US authorities arrested 54 organized crime suspects this afternoon including three they considered high-ranking members of the Gambino crime family, officials said.
More arrests were made in Italy in a transatlantic operation targeting some of the most-wanted Mafia suspects in both countries.
In New York, charges were being filed against 62 people including the street boss, the under boss and the consigliere of the Gambino family - the three highest-ranking members not already in prison - a US law enforcement official said.
Fifty-four were arrested early day, mostly in the New York area, on accusations including murder, racketeering, extortion, loan-sharking and labor violations including pension fund embezzlement, the official said.
The US official asked not to be identified because the US Attorney's office in Brooklyn was to announce the arrests later today. The Italian Interior Ministry planned a news conference at the same time.

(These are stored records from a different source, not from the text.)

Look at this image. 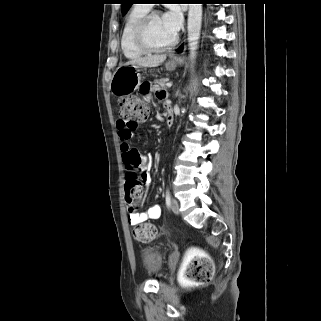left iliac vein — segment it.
Returning a JSON list of instances; mask_svg holds the SVG:
<instances>
[{"label":"left iliac vein","instance_id":"1","mask_svg":"<svg viewBox=\"0 0 321 321\" xmlns=\"http://www.w3.org/2000/svg\"><path fill=\"white\" fill-rule=\"evenodd\" d=\"M171 210L175 213V214H179V203L176 199H172L171 203Z\"/></svg>","mask_w":321,"mask_h":321}]
</instances>
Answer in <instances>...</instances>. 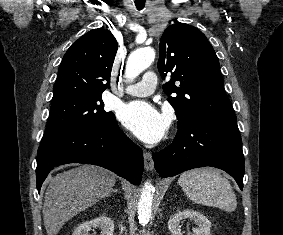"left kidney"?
I'll return each instance as SVG.
<instances>
[{
    "mask_svg": "<svg viewBox=\"0 0 283 235\" xmlns=\"http://www.w3.org/2000/svg\"><path fill=\"white\" fill-rule=\"evenodd\" d=\"M186 218L194 220L197 225V227L193 229V233L189 235H211V222L208 218L200 212L189 209L178 212L170 217L168 221V229L171 232V235H183L181 232V222Z\"/></svg>",
    "mask_w": 283,
    "mask_h": 235,
    "instance_id": "1",
    "label": "left kidney"
}]
</instances>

More than 300 Italian police were mobilized, mostly in Sicily, in an operation code-named "Old Bridge," arresting several members of what they called the most important Mafia families. Magistrates had signed 29 arrest warrants and more suspects were being sought.
"Those arrested are high-level members of the most important Mafia families linked to the head of Cosa Nostra, Salvatore Lo Piccolo," a police statement said.
Lo Piccolo was arrested on November 5th in Sicily. He had become the new "boss of bosses" after the arrest in 2006 of Bernardo Provenzano, who had been on the run for 43 years.
Caretaker Prime Minister Romano Prodi praised what he called a "brilliant operation against organized crime."
In what appeared to be a separate operation in Naples, police arrested a suspected leading figure of that southern city's criminal underworld today.
Vincenzo Licciardi (42) purportedly a boss of the Camorra crime group, was arrested in a Naples suburb. He had been on the run since 2004 and was one of Italy's 30 most wanted criminals, police said.